EXERCISE OBJECTIVE: Copy the text of the records below character for character, and leave the pictures out.

EXCERPTED DATA:
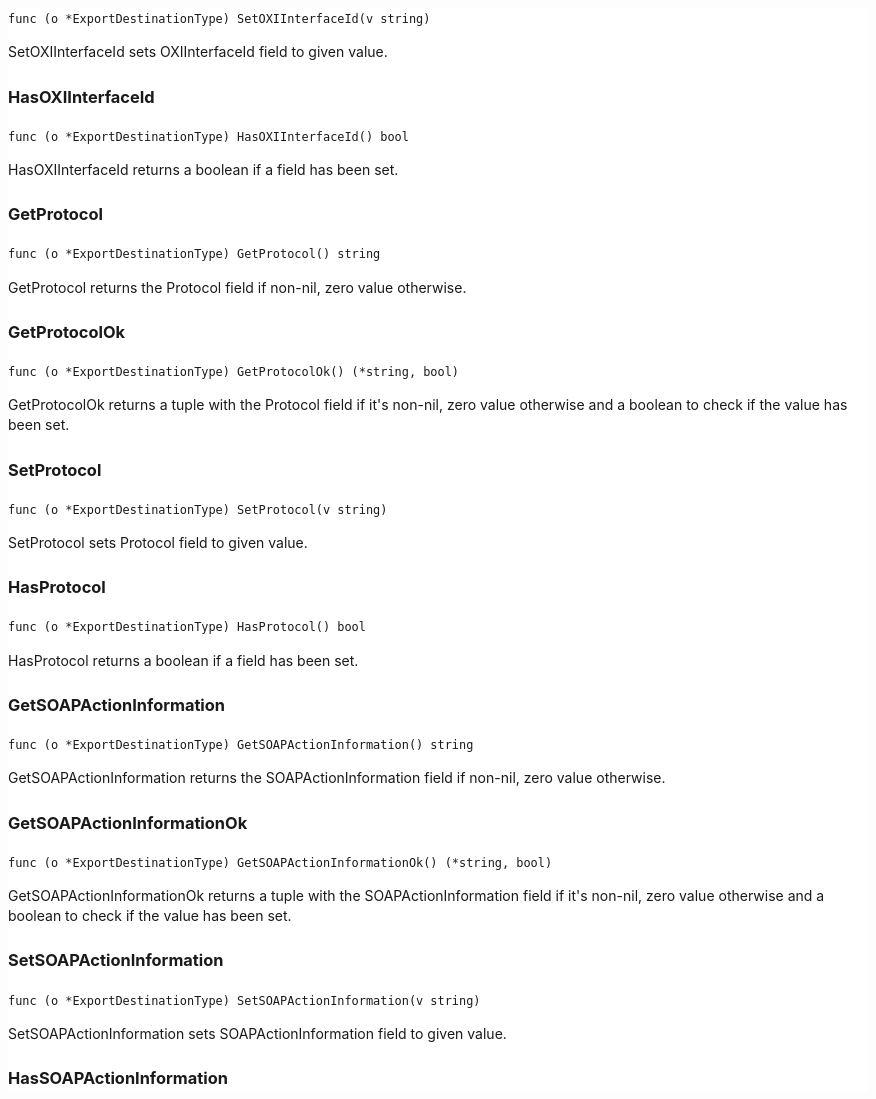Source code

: `func (o *ExportDestinationType) SetOXIInterfaceId(v string)`

SetOXIInterfaceId sets OXIInterfaceId field to given value.

### HasOXIInterfaceId

`func (o *ExportDestinationType) HasOXIInterfaceId() bool`

HasOXIInterfaceId returns a boolean if a field has been set.

### GetProtocol

`func (o *ExportDestinationType) GetProtocol() string`

GetProtocol returns the Protocol field if non-nil, zero value otherwise.

### GetProtocolOk

`func (o *ExportDestinationType) GetProtocolOk() (*string, bool)`

GetProtocolOk returns a tuple with the Protocol field if it's non-nil, zero value otherwise
and a boolean to check if the value has been set.

### SetProtocol

`func (o *ExportDestinationType) SetProtocol(v string)`

SetProtocol sets Protocol field to given value.

### HasProtocol

`func (o *ExportDestinationType) HasProtocol() bool`

HasProtocol returns a boolean if a field has been set.

### GetSOAPActionInformation

`func (o *ExportDestinationType) GetSOAPActionInformation() string`

GetSOAPActionInformation returns the SOAPActionInformation field if non-nil, zero value otherwise.

### GetSOAPActionInformationOk

`func (o *ExportDestinationType) GetSOAPActionInformationOk() (*string, bool)`

GetSOAPActionInformationOk returns a tuple with the SOAPActionInformation field if it's non-nil, zero value otherwise
and a boolean to check if the value has been set.

### SetSOAPActionInformation

`func (o *ExportDestinationType) SetSOAPActionInformation(v string)`

SetSOAPActionInformation sets SOAPActionInformation field to given value.

### HasSOAPActionInformation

SOLUTION:
Source code

: `func (o *ExportDestinationType) SetOXIInterfaceId(v string)`

SetOXIInterfaceId sets OXIInterfaceId field to given value.

### HasOXIInterfaceId

`func (o *ExportDestinationType) HasOXIInterfaceId() bool`

HasOXIInterfaceId returns a boolean if a field has been set.

### GetProtocol

`func (o *ExportDestinationType) GetProtocol() string`

GetProtocol returns the Protocol field if non-nil, zero value otherwise.

### GetProtocolOk

`func (o *ExportDestinationType) GetProtocolOk() (*string, bool)`

GetProtocolOk returns a tuple with the Protocol field if it's non-nil, zero value otherwise
and a boolean to check if the value has been set.

### SetProtocol

`func (o *ExportDestinationType) SetProtocol(v string)`

SetProtocol sets Protocol field to given value.

### HasProtocol

`func (o *ExportDestinationType) HasProtocol() bool`

HasProtocol returns a boolean if a field has been set.

### GetSOAPActionInformation

`func (o *ExportDestinationType) GetSOAPActionInformation() string`

GetSOAPActionInformation returns the SOAPActionInformation field if non-nil, zero value otherwise.

### GetSOAPActionInformationOk

`func (o *ExportDestinationType) GetSOAPActionInformationOk() (*string, bool)`

GetSOAPActionInformationOk returns a tuple with the SOAPActionInformation field if it's non-nil, zero value otherwise
and a boolean to check if the value has been set.

### SetSOAPActionInformation

`func (o *ExportDestinationType) SetSOAPActionInformation(v string)`

SetSOAPActionInformation sets SOAPActionInformation field to given value.

### HasSOAPActionInformation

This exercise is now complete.